_Passage to read_
__________
Coincidentally, BeOS is also known for high speed and
bandwith capabilities. In particular, the new multiaudio
driver API takes full advantage of BeOS's superior speed and
bandwidth.


Multi

Not all of you may be familiar with the multiaudio API, as
it's intended only for driver writers. User level add-ons
and applications will talk to the multiaudio node, or
"multinode" as it's called. The advantage of the multiaudio
API over other APIs (such as legacy and game) is that it's
ideally suited for professional and semiprofessional audio
cards. These cards generally have more inputs and outputs,
higher sampling rates (typically 48Khz or 96Khz), and
greater bit depths (up to 32 bits per sample) than typical
game sound cards. They may also have support for other audio
formats such as S/PDIF and ADAT. The "complete"
documentation for the driver API is included in three files:
multi_audio.h, multi_audio.gb, and multi_audio.txt. To get
these files, write to trinity@be.com. Without rehashing all
the information in the files, I'd like to hit the highlights
of the new API.


Highlights

The API is different from the other audio APIs in that
read/write calls are combined into a single ioctl,
B_MULTI_BUFFER_EXCHANGE. This call is synchronous -- it
returns after playback data has been transferred (or queued)
and capture data (if any) is present in the capture buffer.
A ping-pong type of buffer management normally used -- one
buffer is being played (or filled with capture data) while a
second buffer is being prepared. In some cases, a ring
buffer may be required.

Another area of interest is the mixer ioctls. Extensible
mixer implementation is tricky, and this API is no
exception. However, the burden is now off the driver writer
and on the node and add-on writers instead. That's good news
for us driver writers. (There should be example code in the
future to make nodes and add-ons easier too.) The ioctls
B_MULTI_LIST_MIX_CHANNELS, B_MULTI_LIST_MIX_CONTROLS, and
B_MULTI_LIST_MIX_CONNECTIONS return mixer components
associated with the device. This allows the mixer GUI and
implementation to be handled by the user mode components.


Masters

One item that's slightly different from the documentation is
the ganging together of controls. The multi_mix_control
structure has a member named "master." It is intended that
this value be 0 if the control is not slaved. If it is
ganged, then the ID of the master control goes here. In
order to facilitate the implementation of parameter webs, I
suggest that the master control use its own control ID here
and not 0. This reduces to using 0 if the control is not
ganged or slaved, and the master control ID if it is. The
documentation will be updated to reflect these changes.
__________
_Data extract_
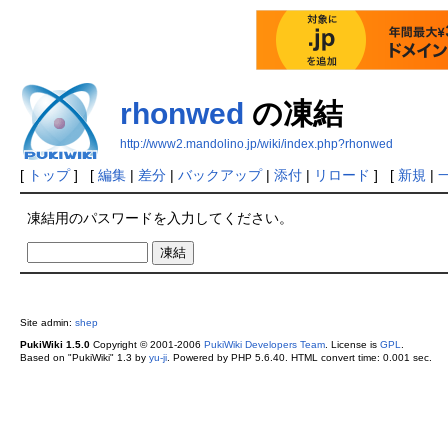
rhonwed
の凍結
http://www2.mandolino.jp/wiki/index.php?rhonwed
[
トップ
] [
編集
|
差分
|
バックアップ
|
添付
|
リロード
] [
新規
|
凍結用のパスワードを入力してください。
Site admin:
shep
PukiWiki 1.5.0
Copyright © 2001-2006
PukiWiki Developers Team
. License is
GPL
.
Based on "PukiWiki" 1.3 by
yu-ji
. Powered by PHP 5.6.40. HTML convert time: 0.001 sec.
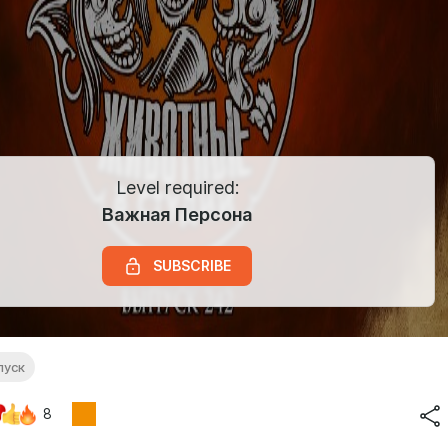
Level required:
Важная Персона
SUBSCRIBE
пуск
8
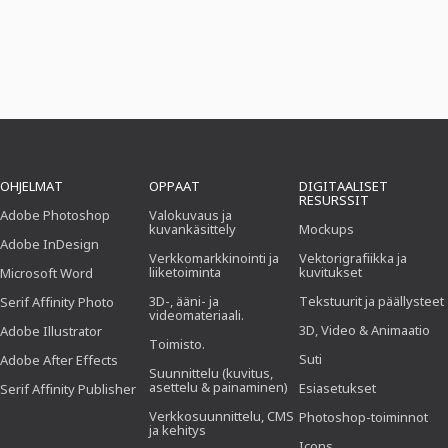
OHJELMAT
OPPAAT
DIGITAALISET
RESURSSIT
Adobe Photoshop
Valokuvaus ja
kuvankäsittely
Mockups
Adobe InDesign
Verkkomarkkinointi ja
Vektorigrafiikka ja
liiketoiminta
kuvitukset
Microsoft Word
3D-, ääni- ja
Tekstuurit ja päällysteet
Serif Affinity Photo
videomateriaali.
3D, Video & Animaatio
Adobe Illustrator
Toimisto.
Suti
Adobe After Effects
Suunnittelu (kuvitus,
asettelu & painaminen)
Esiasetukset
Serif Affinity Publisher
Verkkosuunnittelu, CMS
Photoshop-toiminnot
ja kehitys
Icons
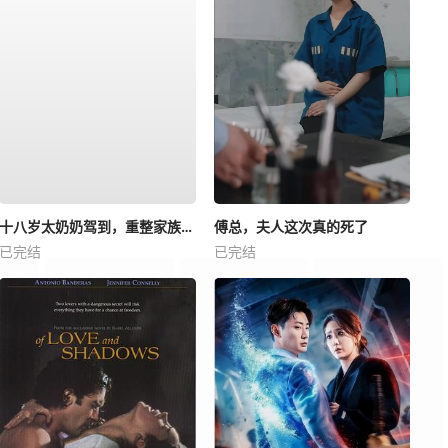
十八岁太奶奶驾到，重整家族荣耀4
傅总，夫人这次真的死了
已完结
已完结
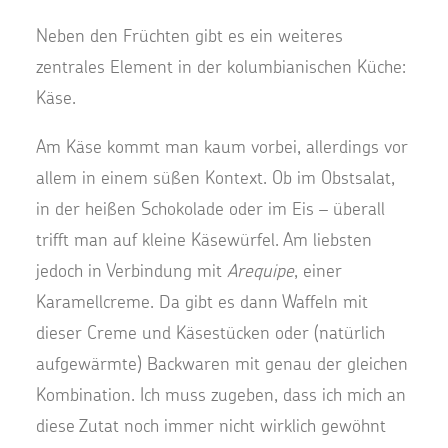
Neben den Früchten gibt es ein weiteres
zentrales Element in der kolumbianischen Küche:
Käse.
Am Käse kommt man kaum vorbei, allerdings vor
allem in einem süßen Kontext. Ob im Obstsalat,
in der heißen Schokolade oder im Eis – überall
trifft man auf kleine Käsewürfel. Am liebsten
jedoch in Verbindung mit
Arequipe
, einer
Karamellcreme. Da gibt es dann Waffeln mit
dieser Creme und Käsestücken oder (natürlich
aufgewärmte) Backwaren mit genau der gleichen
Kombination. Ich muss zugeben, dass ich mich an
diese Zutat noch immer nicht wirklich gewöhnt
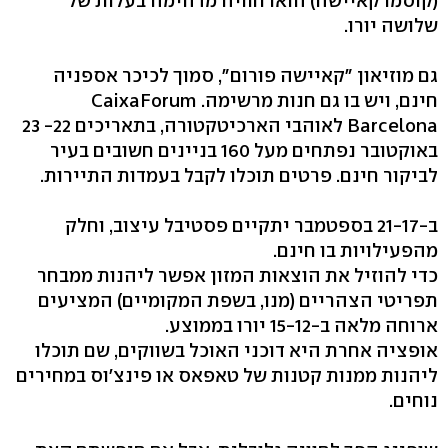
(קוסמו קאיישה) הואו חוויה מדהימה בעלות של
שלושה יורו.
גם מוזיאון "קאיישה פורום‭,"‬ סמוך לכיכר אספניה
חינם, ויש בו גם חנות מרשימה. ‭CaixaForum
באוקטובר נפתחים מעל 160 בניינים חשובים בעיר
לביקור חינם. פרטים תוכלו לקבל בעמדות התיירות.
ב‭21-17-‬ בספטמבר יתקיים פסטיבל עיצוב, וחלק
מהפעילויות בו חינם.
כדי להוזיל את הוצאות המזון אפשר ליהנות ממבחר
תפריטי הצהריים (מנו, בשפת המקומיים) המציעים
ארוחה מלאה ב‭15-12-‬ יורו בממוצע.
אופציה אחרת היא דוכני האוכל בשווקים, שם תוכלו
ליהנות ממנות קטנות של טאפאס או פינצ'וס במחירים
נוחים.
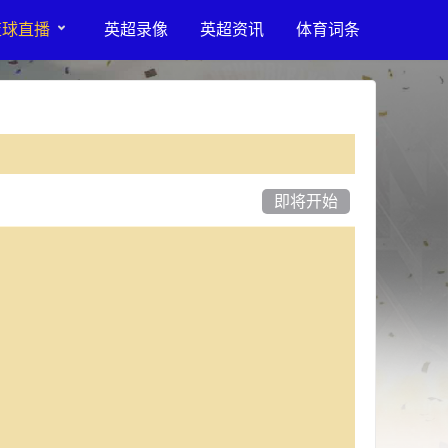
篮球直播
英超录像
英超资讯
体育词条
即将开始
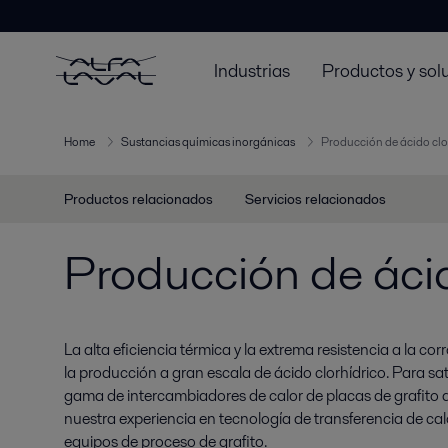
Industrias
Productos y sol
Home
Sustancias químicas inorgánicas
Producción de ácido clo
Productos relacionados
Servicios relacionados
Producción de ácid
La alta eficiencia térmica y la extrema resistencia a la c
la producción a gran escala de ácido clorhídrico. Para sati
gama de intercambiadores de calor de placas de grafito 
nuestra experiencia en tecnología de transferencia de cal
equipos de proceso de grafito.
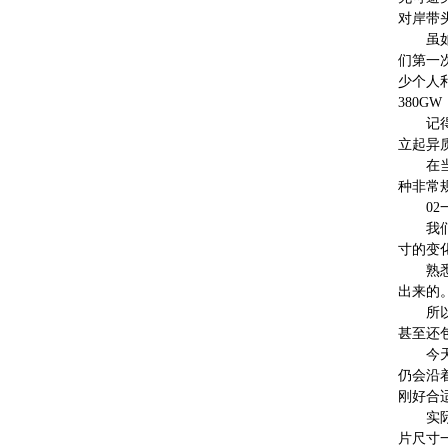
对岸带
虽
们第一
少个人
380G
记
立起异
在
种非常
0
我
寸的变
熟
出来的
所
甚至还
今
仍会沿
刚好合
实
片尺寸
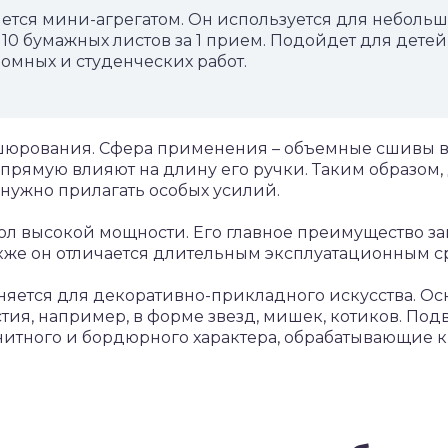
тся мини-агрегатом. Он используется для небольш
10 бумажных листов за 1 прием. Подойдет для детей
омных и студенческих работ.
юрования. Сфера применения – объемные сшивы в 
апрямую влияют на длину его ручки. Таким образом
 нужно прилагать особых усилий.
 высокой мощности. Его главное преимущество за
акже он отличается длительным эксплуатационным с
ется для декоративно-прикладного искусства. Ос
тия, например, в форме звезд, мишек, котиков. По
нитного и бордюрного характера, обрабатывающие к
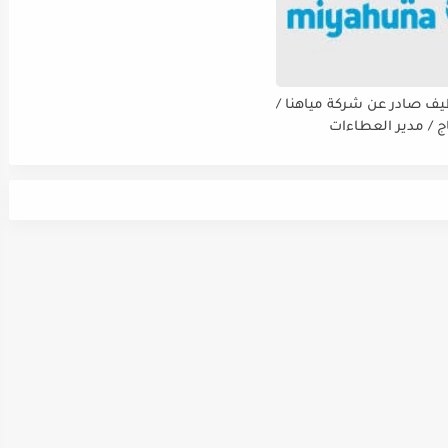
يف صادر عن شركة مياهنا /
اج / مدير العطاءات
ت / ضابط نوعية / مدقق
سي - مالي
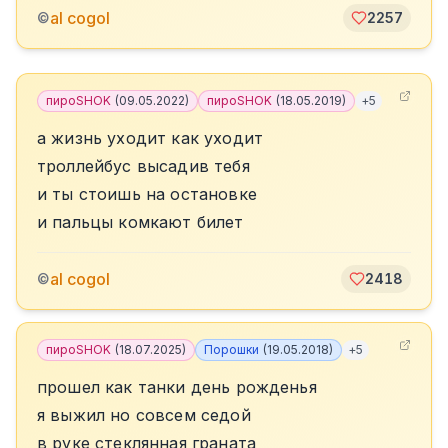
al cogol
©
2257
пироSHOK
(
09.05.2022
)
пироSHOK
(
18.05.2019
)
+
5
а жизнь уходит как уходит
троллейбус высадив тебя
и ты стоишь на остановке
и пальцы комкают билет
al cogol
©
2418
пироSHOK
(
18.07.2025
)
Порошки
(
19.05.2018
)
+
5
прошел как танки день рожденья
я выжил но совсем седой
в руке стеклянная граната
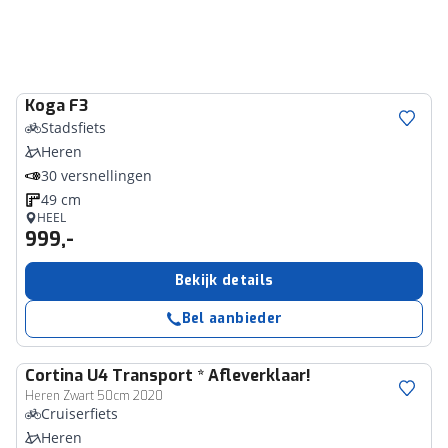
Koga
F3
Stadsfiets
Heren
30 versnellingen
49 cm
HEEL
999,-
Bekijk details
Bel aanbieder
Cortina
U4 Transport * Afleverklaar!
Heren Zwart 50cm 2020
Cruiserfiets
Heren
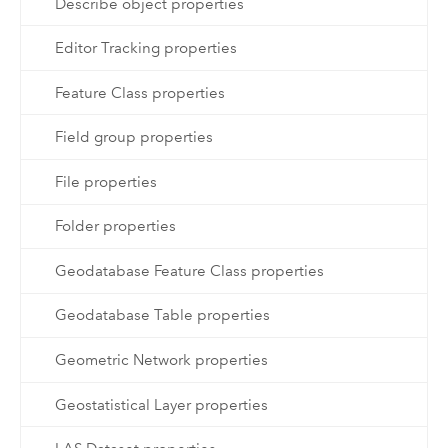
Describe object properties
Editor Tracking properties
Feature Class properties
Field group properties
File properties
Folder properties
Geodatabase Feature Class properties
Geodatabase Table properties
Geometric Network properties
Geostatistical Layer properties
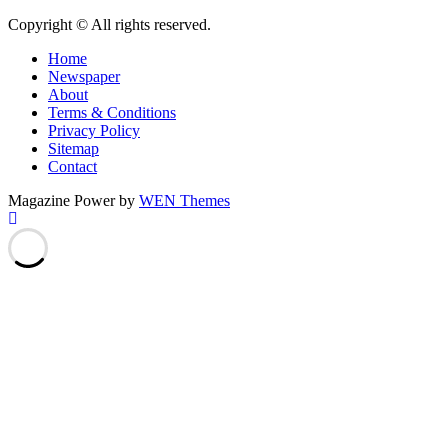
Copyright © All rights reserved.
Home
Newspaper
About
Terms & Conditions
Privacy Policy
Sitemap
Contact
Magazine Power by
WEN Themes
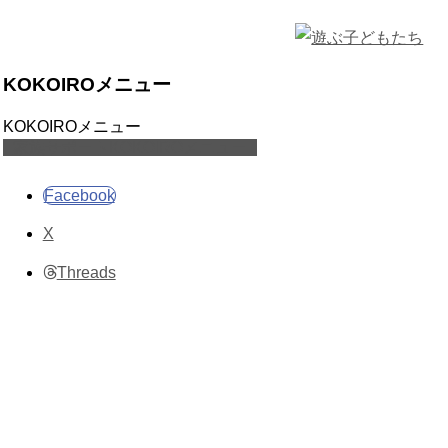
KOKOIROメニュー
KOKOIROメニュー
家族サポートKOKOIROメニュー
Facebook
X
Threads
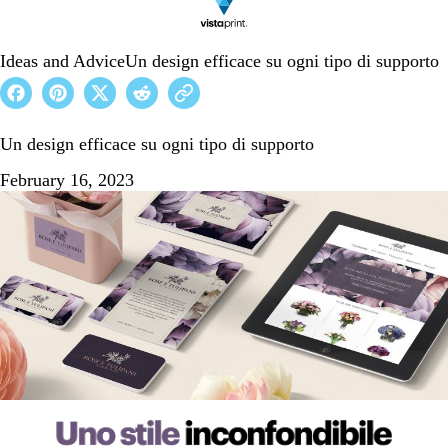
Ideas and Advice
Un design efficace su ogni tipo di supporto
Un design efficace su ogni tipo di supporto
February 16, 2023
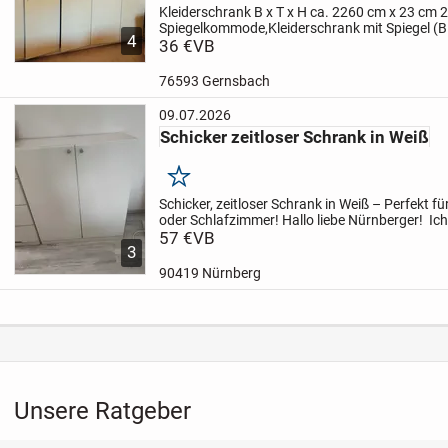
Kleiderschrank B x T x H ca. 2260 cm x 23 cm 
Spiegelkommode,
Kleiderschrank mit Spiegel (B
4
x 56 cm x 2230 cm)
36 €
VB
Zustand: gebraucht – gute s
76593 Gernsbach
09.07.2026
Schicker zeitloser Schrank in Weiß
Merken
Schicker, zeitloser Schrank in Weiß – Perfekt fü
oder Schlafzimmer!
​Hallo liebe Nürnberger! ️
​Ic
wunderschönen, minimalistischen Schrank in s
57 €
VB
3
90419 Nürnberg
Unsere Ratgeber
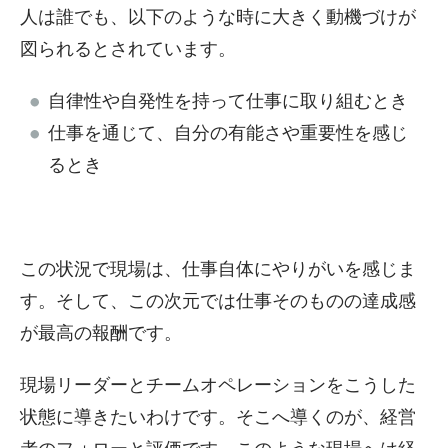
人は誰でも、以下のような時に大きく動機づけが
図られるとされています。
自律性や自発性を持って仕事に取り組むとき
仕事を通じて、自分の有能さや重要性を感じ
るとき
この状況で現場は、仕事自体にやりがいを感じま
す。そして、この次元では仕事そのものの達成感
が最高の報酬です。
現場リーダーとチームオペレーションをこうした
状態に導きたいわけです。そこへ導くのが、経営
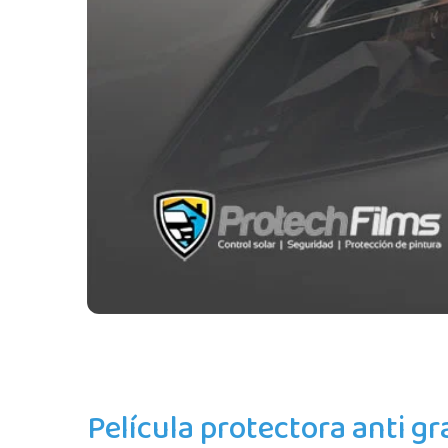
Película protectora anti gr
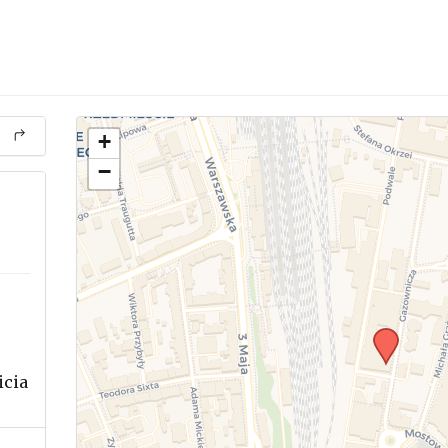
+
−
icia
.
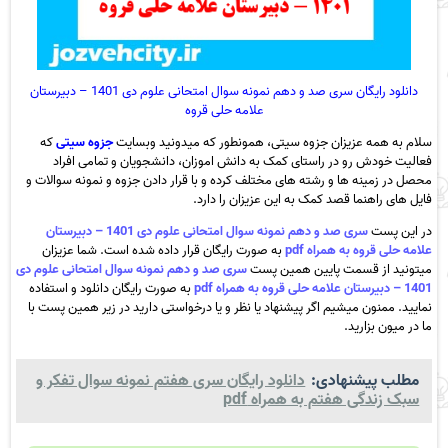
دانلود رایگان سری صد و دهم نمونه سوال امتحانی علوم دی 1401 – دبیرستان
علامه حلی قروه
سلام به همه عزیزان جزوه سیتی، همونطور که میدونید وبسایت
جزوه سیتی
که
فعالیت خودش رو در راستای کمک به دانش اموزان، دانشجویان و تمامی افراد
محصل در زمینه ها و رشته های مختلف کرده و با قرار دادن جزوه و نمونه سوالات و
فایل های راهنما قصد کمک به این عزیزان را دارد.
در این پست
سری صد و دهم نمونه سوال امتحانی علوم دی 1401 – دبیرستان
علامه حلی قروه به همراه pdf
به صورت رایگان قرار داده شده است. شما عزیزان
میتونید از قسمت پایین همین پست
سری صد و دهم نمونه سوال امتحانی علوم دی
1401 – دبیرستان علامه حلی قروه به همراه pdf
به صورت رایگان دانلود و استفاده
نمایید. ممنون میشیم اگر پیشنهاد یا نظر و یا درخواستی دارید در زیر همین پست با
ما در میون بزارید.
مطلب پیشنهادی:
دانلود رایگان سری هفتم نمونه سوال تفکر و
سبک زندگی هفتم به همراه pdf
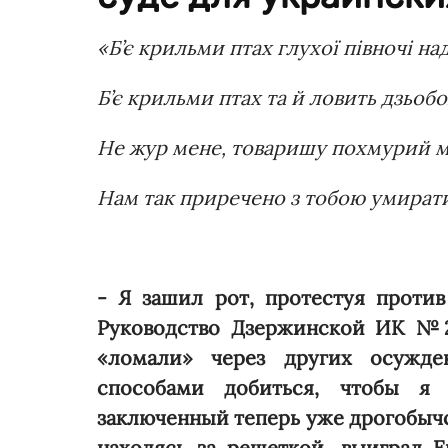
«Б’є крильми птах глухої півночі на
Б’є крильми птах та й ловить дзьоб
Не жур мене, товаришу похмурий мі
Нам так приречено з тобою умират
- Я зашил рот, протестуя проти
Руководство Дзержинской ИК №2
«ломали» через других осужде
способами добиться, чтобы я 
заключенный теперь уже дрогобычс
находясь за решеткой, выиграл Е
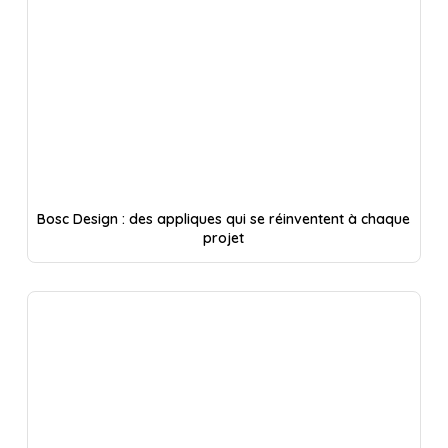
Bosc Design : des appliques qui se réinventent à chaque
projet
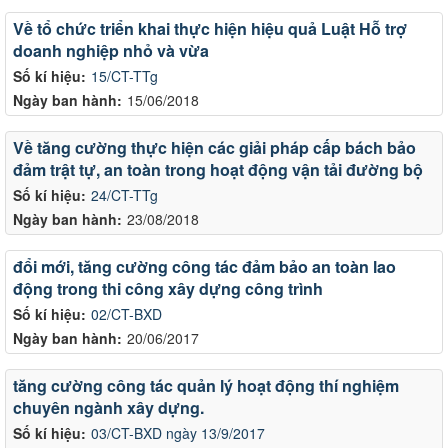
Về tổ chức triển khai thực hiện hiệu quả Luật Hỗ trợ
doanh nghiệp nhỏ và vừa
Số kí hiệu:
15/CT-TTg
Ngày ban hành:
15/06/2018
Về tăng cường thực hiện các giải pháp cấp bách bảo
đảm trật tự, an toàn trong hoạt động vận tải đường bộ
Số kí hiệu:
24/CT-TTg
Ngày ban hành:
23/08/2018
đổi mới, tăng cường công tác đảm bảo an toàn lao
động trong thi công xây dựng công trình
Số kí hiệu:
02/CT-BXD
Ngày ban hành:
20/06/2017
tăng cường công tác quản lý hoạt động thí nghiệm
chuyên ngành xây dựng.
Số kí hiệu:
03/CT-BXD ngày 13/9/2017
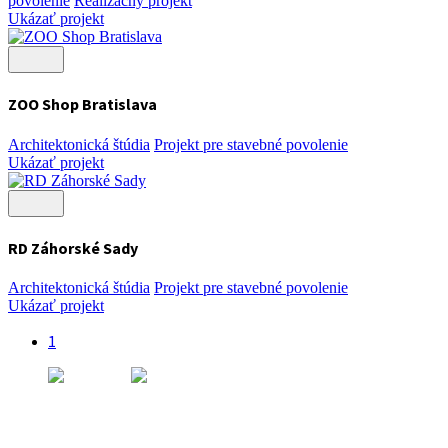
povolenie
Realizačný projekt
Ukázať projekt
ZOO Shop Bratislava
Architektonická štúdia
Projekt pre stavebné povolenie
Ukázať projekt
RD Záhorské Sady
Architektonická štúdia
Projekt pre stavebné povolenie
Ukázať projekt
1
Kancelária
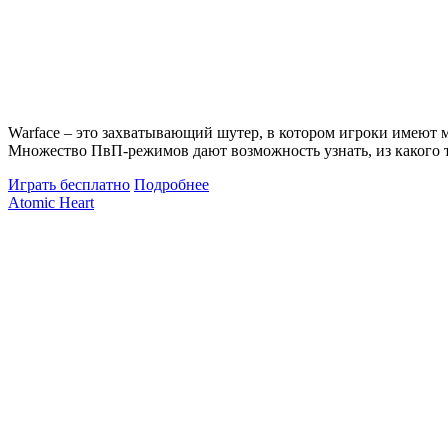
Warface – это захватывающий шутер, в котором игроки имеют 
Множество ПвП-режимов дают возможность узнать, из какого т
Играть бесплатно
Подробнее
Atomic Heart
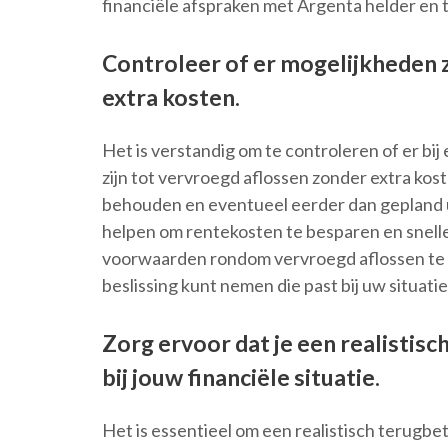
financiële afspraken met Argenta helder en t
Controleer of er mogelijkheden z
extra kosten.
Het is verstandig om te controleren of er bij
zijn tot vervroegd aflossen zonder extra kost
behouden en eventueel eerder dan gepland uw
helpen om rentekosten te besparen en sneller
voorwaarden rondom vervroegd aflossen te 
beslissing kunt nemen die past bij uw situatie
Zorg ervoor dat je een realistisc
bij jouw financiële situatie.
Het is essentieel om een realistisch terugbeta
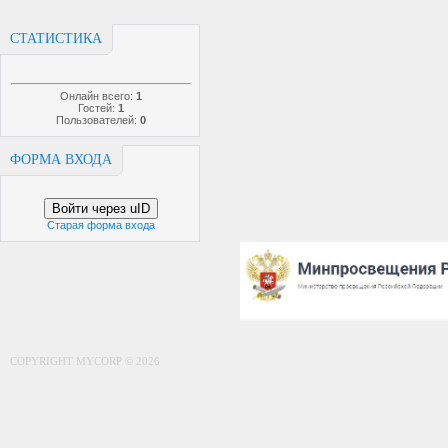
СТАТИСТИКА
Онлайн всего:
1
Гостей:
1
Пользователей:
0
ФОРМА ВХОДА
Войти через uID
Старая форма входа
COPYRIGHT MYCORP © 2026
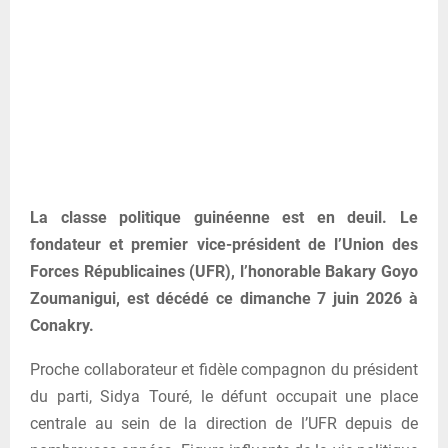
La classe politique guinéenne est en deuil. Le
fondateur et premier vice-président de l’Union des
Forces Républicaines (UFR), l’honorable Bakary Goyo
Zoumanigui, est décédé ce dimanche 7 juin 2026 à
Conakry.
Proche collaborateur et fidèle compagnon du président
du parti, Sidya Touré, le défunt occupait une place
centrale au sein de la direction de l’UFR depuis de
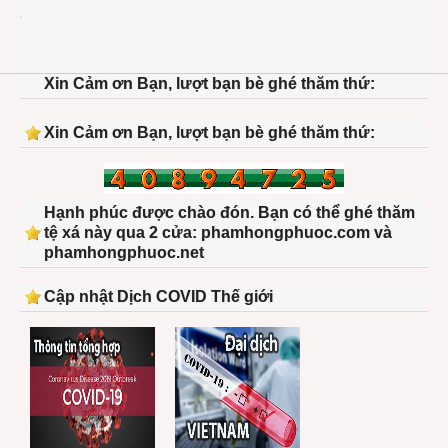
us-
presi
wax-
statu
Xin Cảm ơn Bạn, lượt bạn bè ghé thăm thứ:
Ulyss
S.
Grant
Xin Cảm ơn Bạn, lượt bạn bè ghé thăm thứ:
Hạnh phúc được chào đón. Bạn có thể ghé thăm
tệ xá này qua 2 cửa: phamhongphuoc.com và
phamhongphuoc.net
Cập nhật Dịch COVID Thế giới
__________
_Task instructions_
**A.** According to the text on the multiaudio driver API, is each statement true? Answer yes or no for each and quote the words that decide it.
(i) The B_MULTI_BUFFER_EXCHANGE call is asynchronous.
(ii) User level add-ons and applications communicate through the multiaudio node.
(iii) The author suggests that a master control put its own control ID in the "master" member rather than 0.
**B.** Continue the text on the multiaudio driver API from its last sentence.
The data shown here plays no part in what is asked.

_Answers to the tasks_
**A.**
(i) No: "This call is synchronous"
(ii) Yes: "User level add-ons and applications will talk to the multiaudio node"
(iii) Yes: "I suggest that the master control use its own control ID here and not 0"

**B.**
Complications

Some things are tricky. For example, say your card supports
a 32Khz sampling rate, but only if you're sample-locked to
an incoming 32Khz S/PDIF signal. You should report the
actual sample rate (32 Khz) when requested
(MULTI_GET_GLOBAL_FORMAT) but don't show 32 Khz in the
MULTI_GET_DESCRIPTION ioctl. This will prevent users from
manually trying to set the rate to 32 Khz.


Confusion

Some people have reported confusion over the terms "bus" and
"channel" as used in the multiaudio API. Busses are the
connectors to the world outside the computer, while channels
carry audio data inside the computer. Busses may be digital
(e.g., ADAT) or analog. Channels are what's "processed" by
the computer. In a typical capture scenario, an analog
signal is converted to digital PCM data by an ADC. The
digital PCM data is associated with the input channel, while
the analog signal is part of the input bus.


Latency

The purpose of the multiaudio API is create an environment
in which high-performance audio cards can excel. So the
question "How fast is it?" invariably arises. The answer is
"It depends." How fast is your CPU? How fast is your hard
disk? How fast is your memory bus? Do you want multitrack
hard disk recording or are you more interested in "real
time" (<10 ms) effects processing? In audio, the primary
concern is latency. How long does it take to get an analog
signal into the computer, process it, and then send it back
out? What if you also wish to write processed data to disk?
There are many items which contribute to the latency of the
entire system, including the OS, the API, A/D D/A converter
latency, buffer size, etc... (If the OS is not designed
properly, you may be able to get two channels of audio in
and out fairly quickly, but you may not be able to access
the disk simultaneously.) So how fast is the new API? The
only way to know is to test your machine and card.


Test

Everyone has a preferred method for testing audio latency
and I'm no exception. I recommend the following: input a
sine wave from a signal generator to the sound card, run a
loopback program that doesn't bypass the converters, then
measure the phase difference with an oscilloscope. Make sure
that the period of the input signal is greater than the
buffer playback time. A very simple loopback program is
available at
<ftp://ftp.be.com/pub/samples/drivers/multiaudio_test.zip>

This program does not currently use the multinode but
instead talks directly to the driver. Consequently, it
should give driver writers a basic understanding of how the
new driver API is used and the extremely low latencies that
are possible with a good sound card and the new multiaudio
API.